Exercise instructions => Make an exact copy of the records, leaving out the images.

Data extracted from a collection
:::::
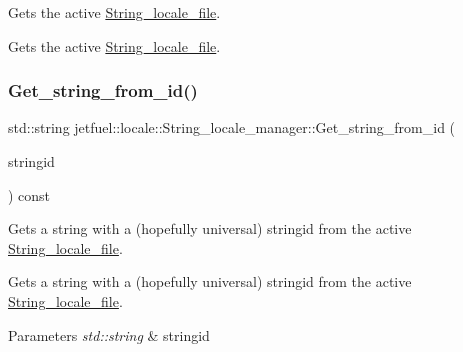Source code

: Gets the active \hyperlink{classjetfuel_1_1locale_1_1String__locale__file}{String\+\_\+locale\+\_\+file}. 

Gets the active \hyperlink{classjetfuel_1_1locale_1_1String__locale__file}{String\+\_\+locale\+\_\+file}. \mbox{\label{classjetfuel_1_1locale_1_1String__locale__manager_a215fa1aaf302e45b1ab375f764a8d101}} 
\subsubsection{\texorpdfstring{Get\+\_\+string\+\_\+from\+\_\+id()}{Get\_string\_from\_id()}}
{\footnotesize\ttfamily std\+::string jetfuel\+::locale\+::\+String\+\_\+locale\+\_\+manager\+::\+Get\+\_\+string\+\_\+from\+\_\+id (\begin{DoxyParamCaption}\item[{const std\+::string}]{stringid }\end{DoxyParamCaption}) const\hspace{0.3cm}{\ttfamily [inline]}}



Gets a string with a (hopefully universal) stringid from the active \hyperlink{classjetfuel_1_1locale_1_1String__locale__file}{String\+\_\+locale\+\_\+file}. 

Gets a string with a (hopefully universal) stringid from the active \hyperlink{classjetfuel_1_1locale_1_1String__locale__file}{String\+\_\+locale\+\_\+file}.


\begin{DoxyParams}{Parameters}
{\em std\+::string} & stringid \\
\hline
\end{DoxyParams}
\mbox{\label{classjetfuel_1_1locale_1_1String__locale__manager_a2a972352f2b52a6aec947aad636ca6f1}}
:::::
Response =>
Source code

: Gets the active \hyperlink{classjetfuel_1_1locale_1_1String__locale__file}{String\+\_\+locale\+\_\+file}. 

Gets the active \hyperlink{classjetfuel_1_1locale_1_1String__locale__file}{String\+\_\+locale\+\_\+file}. \mbox{\label{classjetfuel_1_1locale_1_1String__locale__manager_a215fa1aaf302e45b1ab375f764a8d101}} 
\subsubsection{\texorpdfstring{Get\+\_\+string\+\_\+from\+\_\+id()}{Get\_string\_from\_id()}}
{\footnotesize\ttfamily std\+::string jetfuel\+::locale\+::\+String\+\_\+locale\+\_\+manager\+::\+Get\+\_\+string\+\_\+from\+\_\+id (\begin{DoxyParamCaption}\item[{const std\+::string}]{stringid }\end{DoxyParamCaption}) const\hspace{0.3cm}{\ttfamily [inline]}}



Gets a string with a (hopefully universal) stringid from the active \hyperlink{classjetfuel_1_1locale_1_1String__locale__file}{String\+\_\+locale\+\_\+file}. 

Gets a string with a (hopefully universal) stringid from the active \hyperlink{classjetfuel_1_1locale_1_1String__locale__file}{String\+\_\+locale\+\_\+file}.


\begin{DoxyParams}{Parameters}
{\em std\+::string} & stringid \\
\hline
\end{DoxyParams}
\mbox{\label{classjetfuel_1_1locale_1_1String__locale__manager_a2a972352f2b52a6aec947aad636ca6f1}}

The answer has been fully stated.